Leur mention dans la loi interroge. Aussi, la discussion de l’amendement déposé par notre collègue Sonia de La Provôté permettra de vous entendre, monsieur le ministre, sur leur inclusion dans cet article 1er.
Il ne faudrait pas que la reconnaissance des chargés d’école par leur mention à l’article 1er soit, au bout du compte, préjudiciable à ces derniers. La question posée est la suivante : toutes les dispositions relatives au temps de décharge leur sont-elles applicables, comme c’est le cas actuellement ? J’espère que notre débat nous permettra d’aborder ces questions.
J’en viens maintenant aux désaccords, qui sont trop nombreux pour espérer un vote conforme aujourd’hui. Pour autant, je souhaite que nous puissions aboutir à un accord sur ce texte très attendu.
Premièrement, l’Assemblée nationale a supprimé l’obligation d’une formation certifiante pour devenir directeur d’école. C’était l’une des recommandations du rapport Brisson-Laborde.
Deuxièmement, il en est de même pour l’obligation d’une formation continue tous les cinq ans. Les textes évoluent régulièrement, les missions se diversifient. Je pense notamment à la labellisation Paris 2024, aux cités éducatives, aux contrats locaux d’accompagnement, à la prévention, à la détection du harcèlement scolaire et au cyberharcèlement. Dans la mesure où de nouveaux sujets apparaissent sans cesse, il semblait être justifié qu’une formation continue obligatoire soit organisée tous les cinq ans pour y faire face.
Troisièmement, l’Assemblée nationale est revenue sur l’obligation, pour les services déconcentrés de l’éducation nationale, de présenter chaque année les recours et l’utilisation du temps de décharge des directeurs devant la commission départementale de l’éducation. Cette disposition avait été introduite à la suite d’un constat : les directeurs d’école ne peuvent pas toujours utiliser leur temps de décharge ; nous l’avons entendu dans le cadre de nos auditions.
Vous avez annoncé pour la rentrée 2021, monsieur le ministre, des mesures permettant de garantir des jours de décharge effectifs et réguliers. Je tiens à saluer cette avancée. Toutefois, le rendez-vous annuel que nous envisageons dans chaque département serait l’occasion de faire le point sur la réalité des décharges.

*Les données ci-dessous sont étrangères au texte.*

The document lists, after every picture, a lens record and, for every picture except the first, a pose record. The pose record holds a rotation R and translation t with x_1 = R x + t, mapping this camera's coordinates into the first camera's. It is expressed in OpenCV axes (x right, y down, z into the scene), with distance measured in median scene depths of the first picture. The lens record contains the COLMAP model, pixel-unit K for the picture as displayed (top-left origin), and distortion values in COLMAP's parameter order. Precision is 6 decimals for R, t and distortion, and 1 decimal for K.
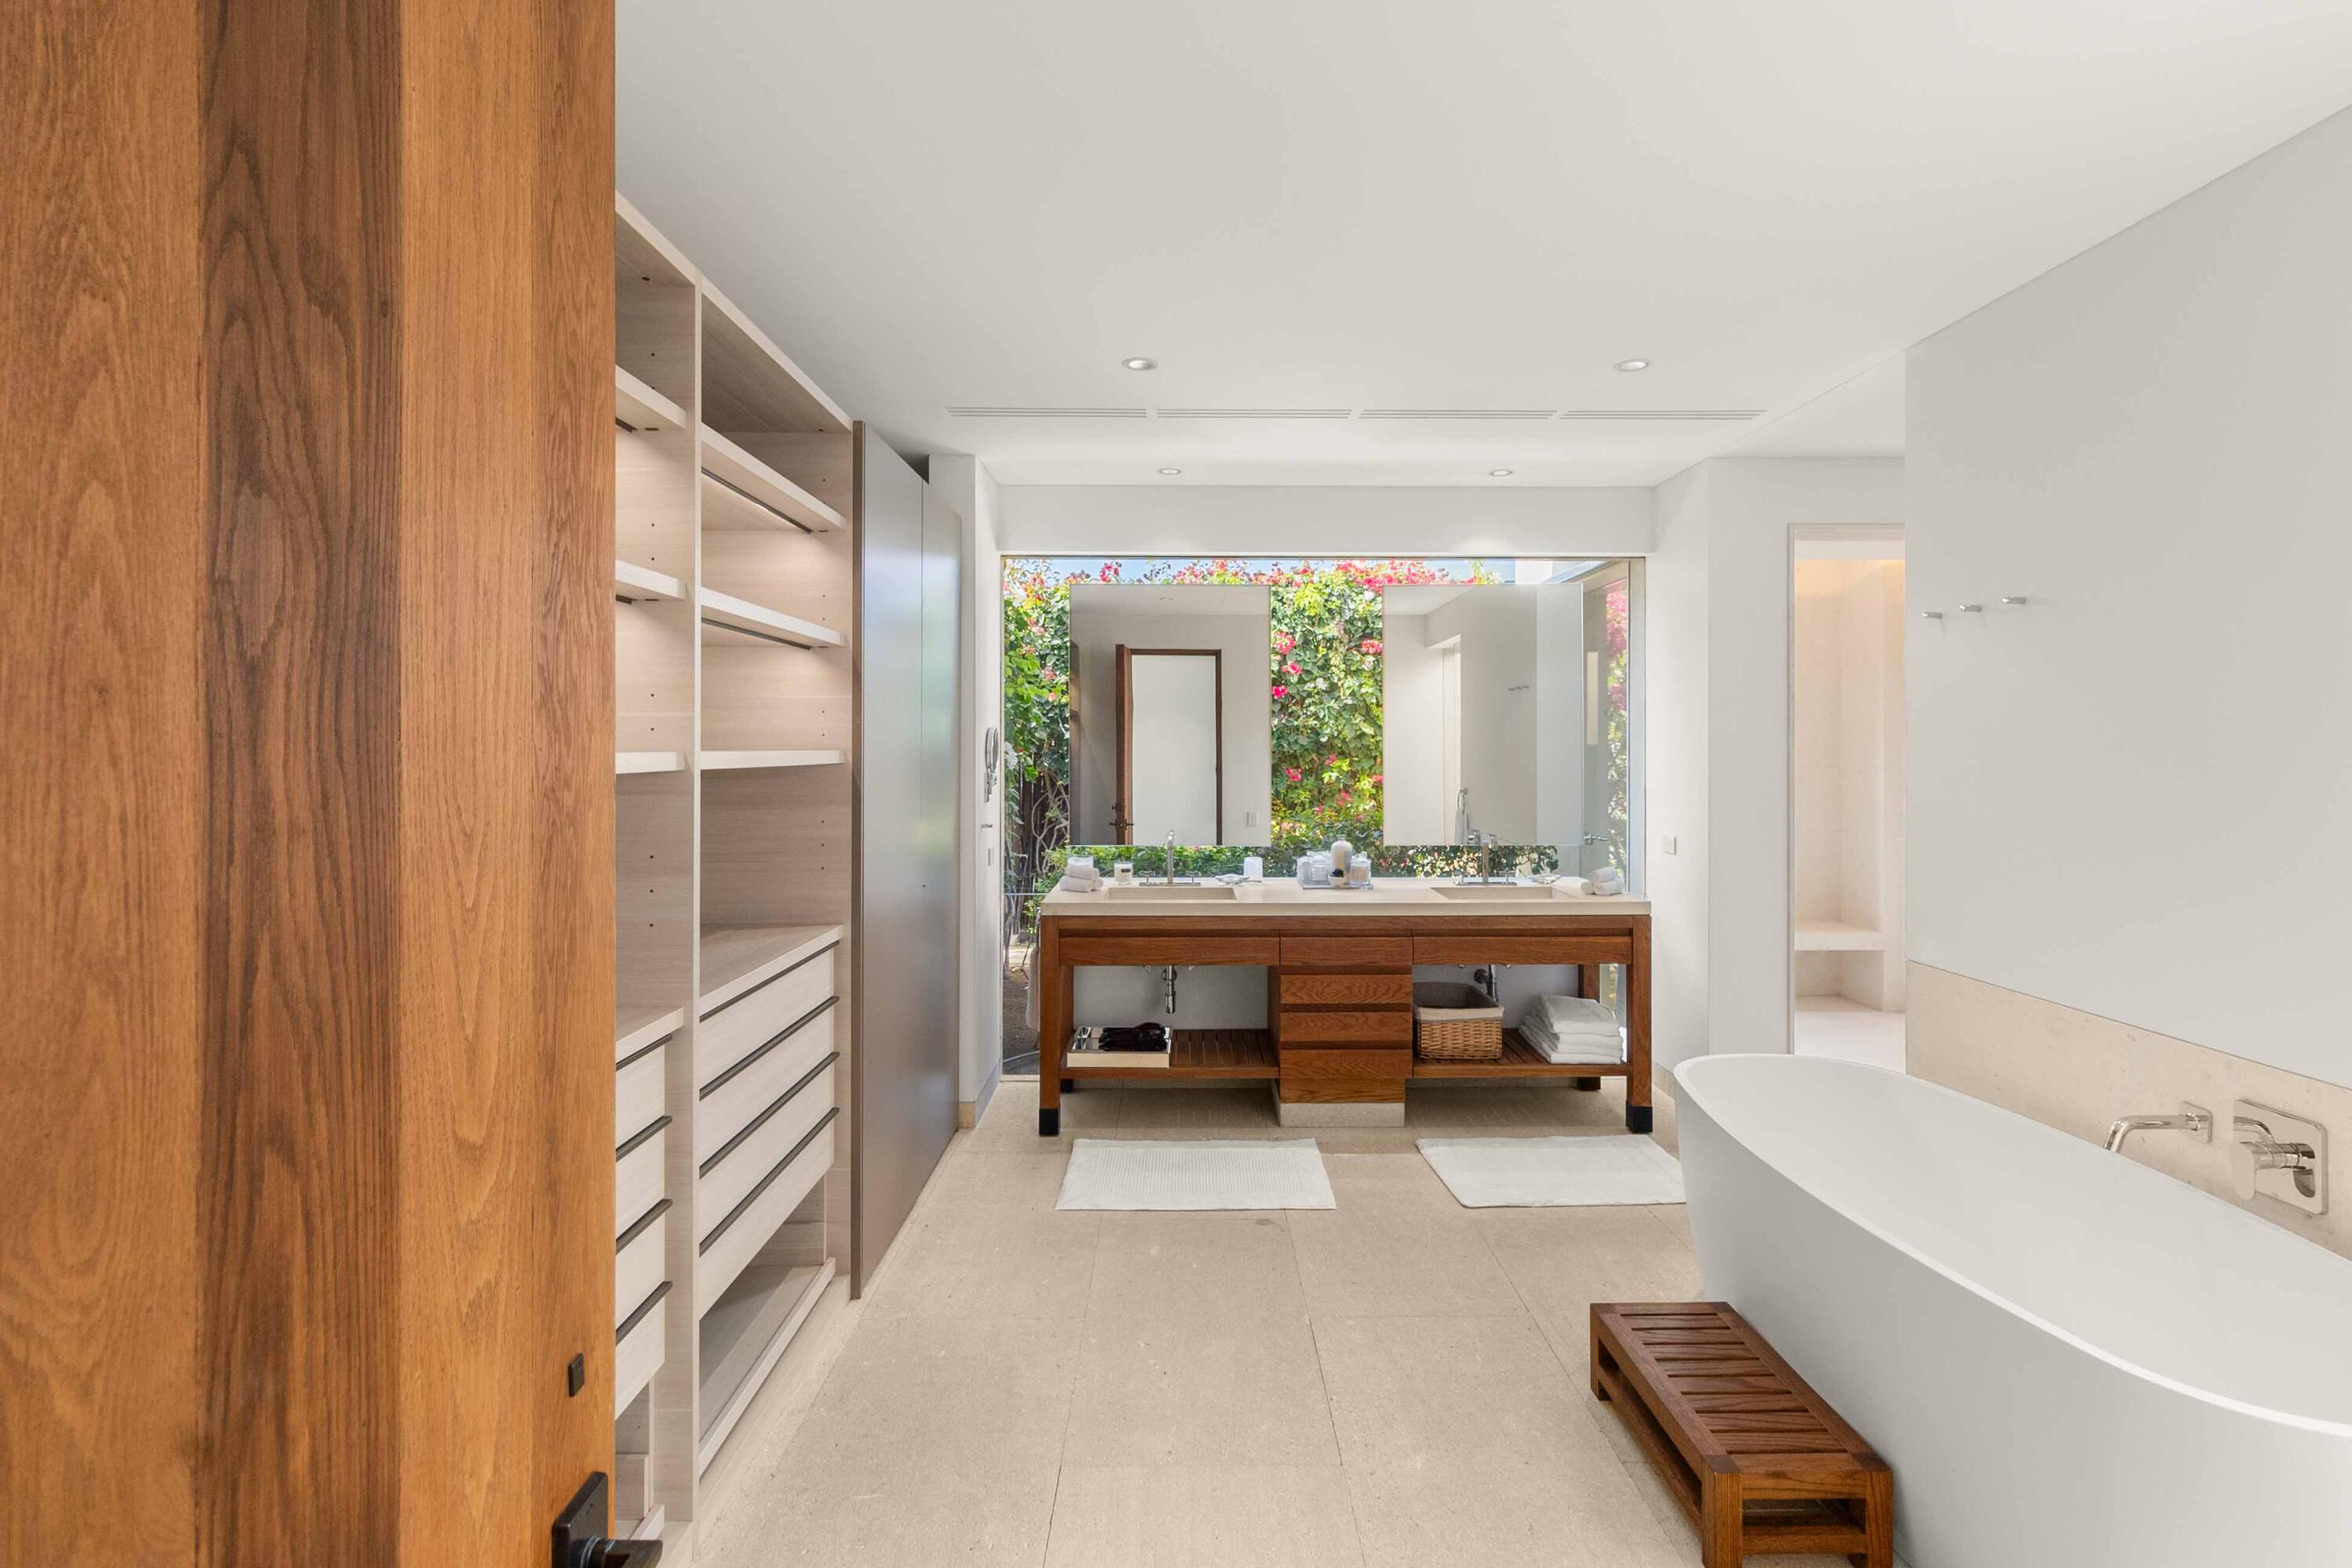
lens RADIAL K [[1121.9, 0, 1188.1], [0, 1121.9, 747.7], [0, 0, 1]] dist [-0.001642, 0.002064]
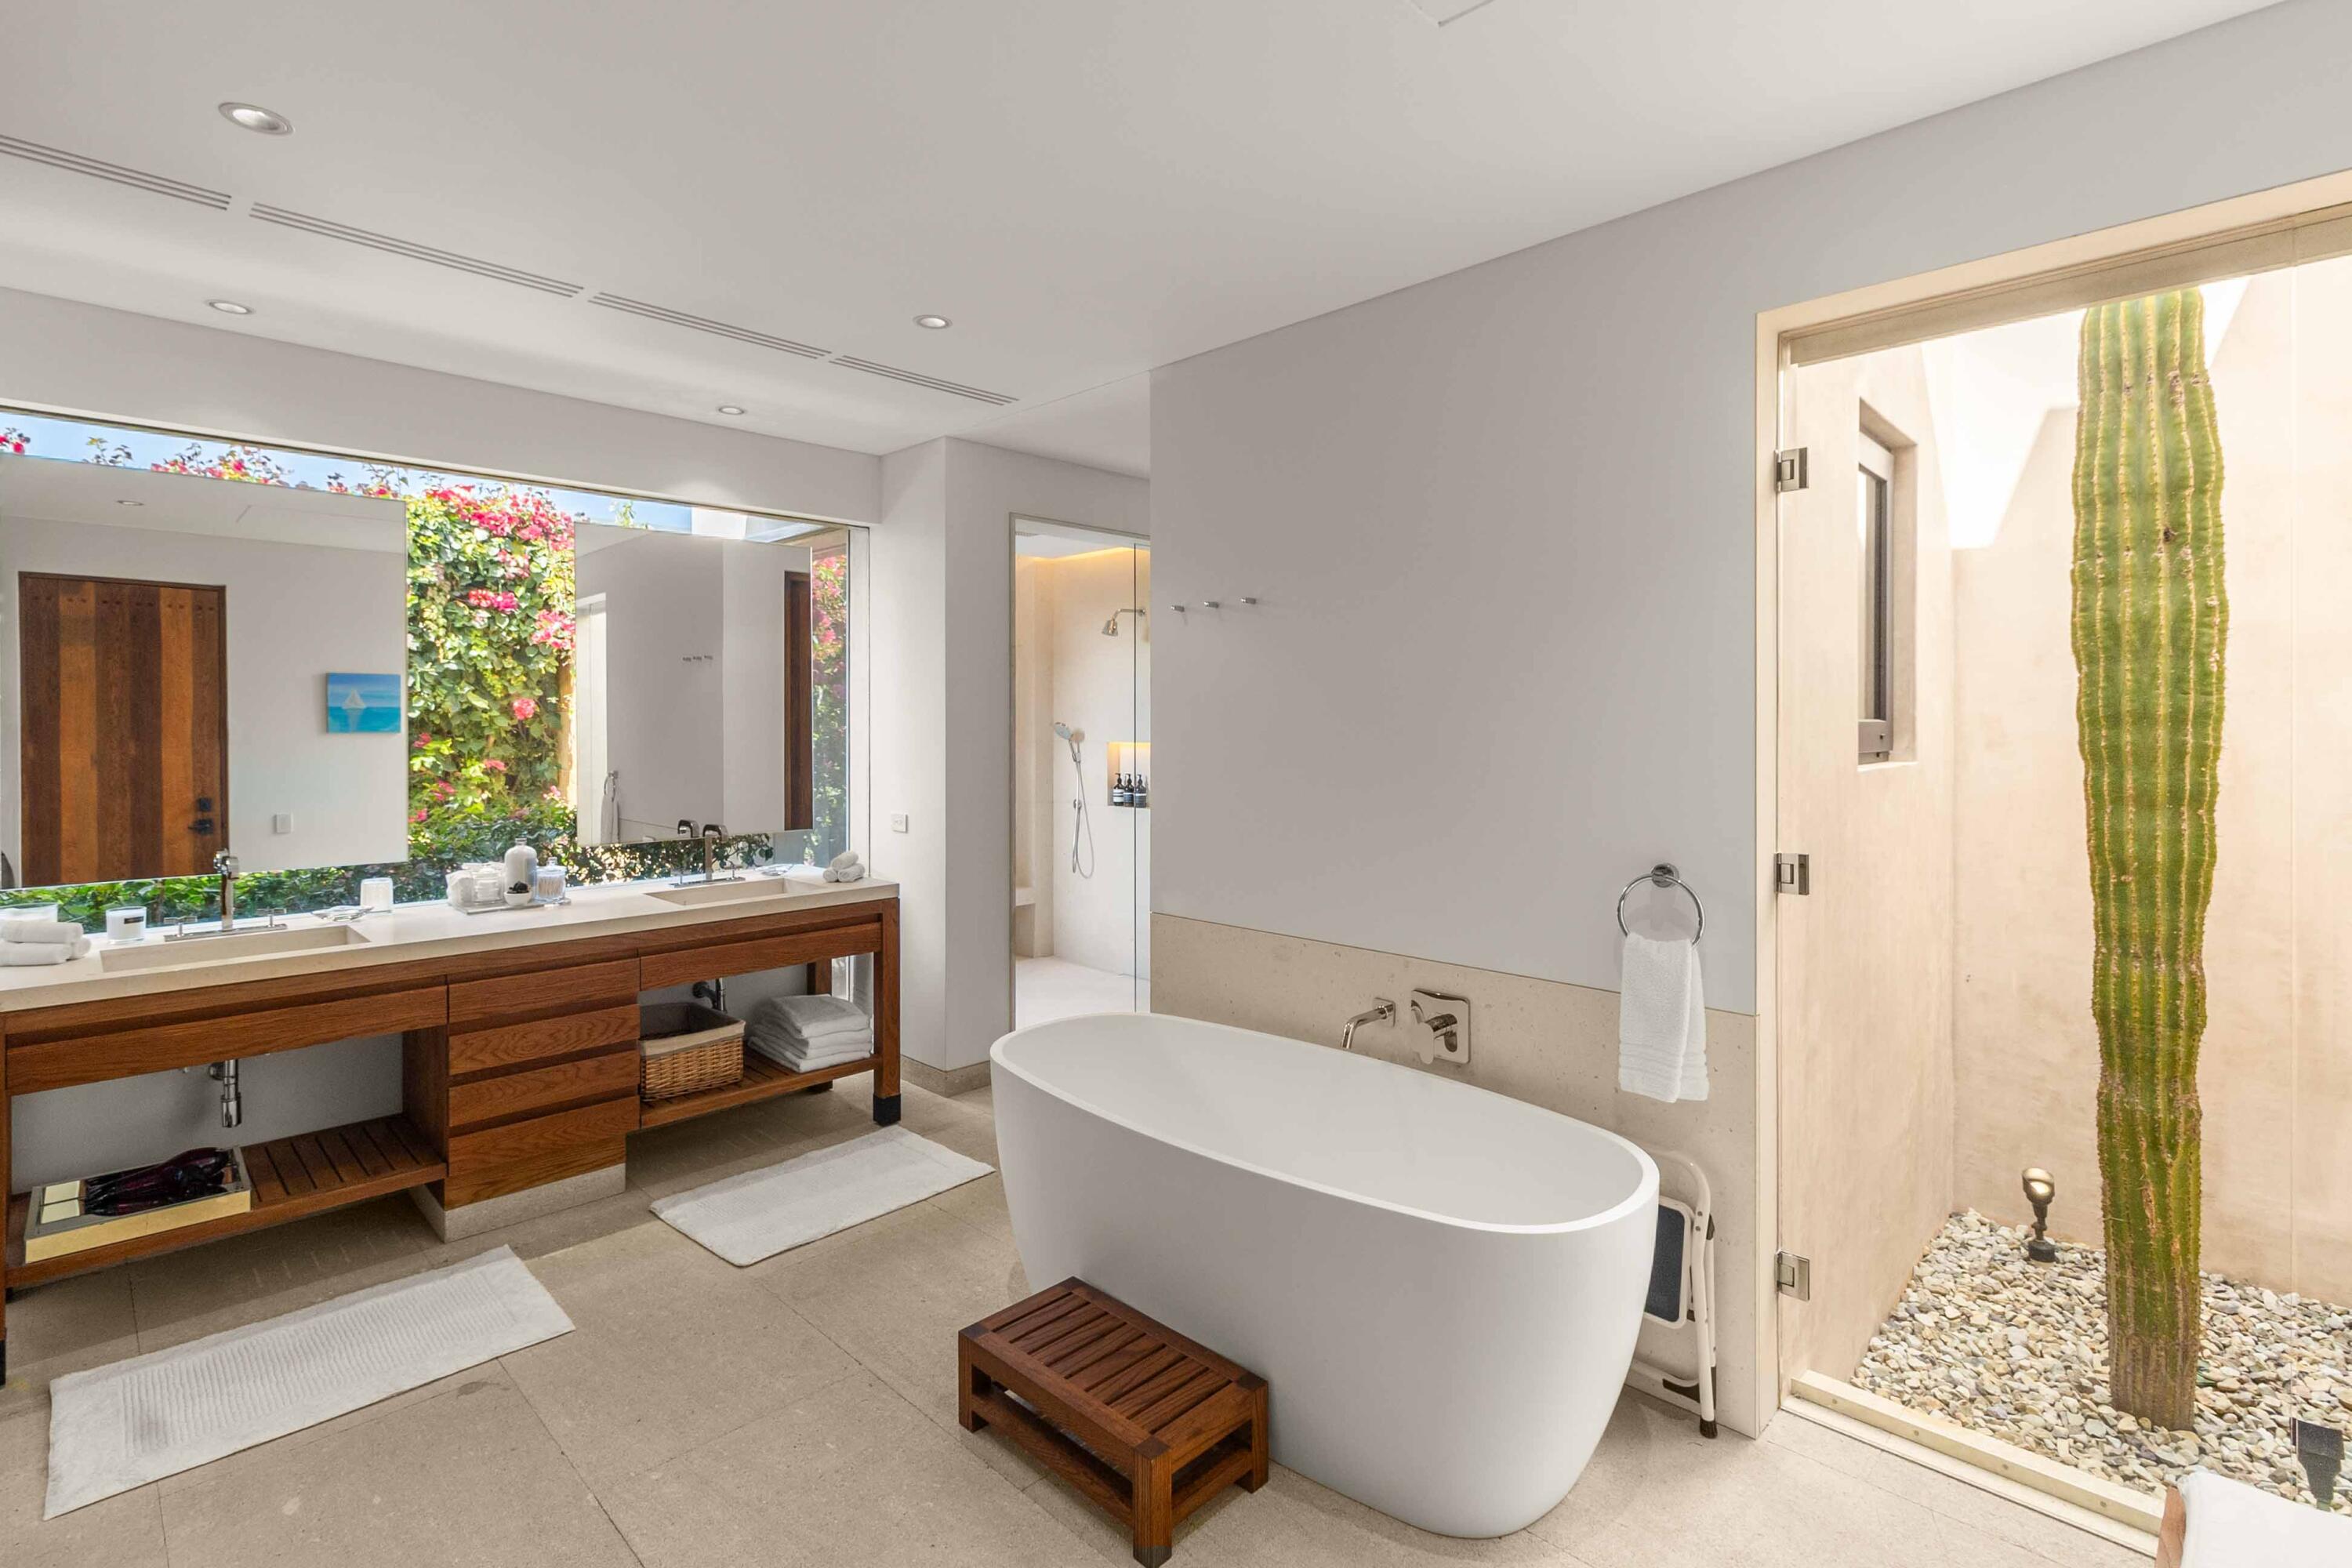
lens RADIAL K [[1121.9, 0, 1223.9], [0, 1121.9, 728.1], [0, 0, 1]] dist [-0.001642, 0.002064]
pose [[0.695293, -0.004313, 0.718713, -0.088585], [0.001838, 0.999989, 0.004224, -0.000606], [-0.718724, -0.001616, 0.695294, 0.124750]]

Ces trois points de désaccord devraient pouvoir être surmontés si nous avançons avec la volonté commune d’aboutir à un accord, nos divergences ne paraissant pas insolubles.
Vous l’avez dit, monsieur le ministre, un réel désaccord demeure entre l’Assemblée nationale et le Sénat sur les modalités des aides matérielles et humaines apportées aux directeurs d’école.
Selon moi, ce qui va sans dire va mieux en le disant. La réalité, c’est une compétence partagée respectueuse de chacun.
Néanmoins, le Sénat a voté en première lecture une obligation d’intervention de l’État et la suppression de toute référence aux communes et leurs groupements, puisqu’il ne veut pas sembler ajouter une charge supplémentaire aux communes. Vous vous en êtes expliqué, monsieur le ministre. Quoi qu’il en soit, c’est la position majoritaire au Sénat, et c’est l’un des points majeurs de divergence.
Selon moi, nous pourrions aboutir à une rédaction commune, chaque assemblée faisant un pas vers l’autre. Nous verrons si nous y parviendrons !
Nous sommes nombreux, dans cet hémicycle, à vouloir améliorer la situation des directeurs d’école. Le texte est attendu par les principaux concernés, et il ne faudrait pas qu’il bute sur un sujet certes important, mais qui ne constitue pas le cœur du texte. Nous avons la possibilité d’avancer ensemble, et c’est dans cet esprit que votre rapporteur a voulu travailler.
Monsieur le ministre, mes chers collègues, je nous souhaite des débats sereins, dans l’esprit des travaux menés en commission. (Applaudissements sur les travées du groupe RDPI. – MM. Max Brisson et Cédric Vial applaudissent également.)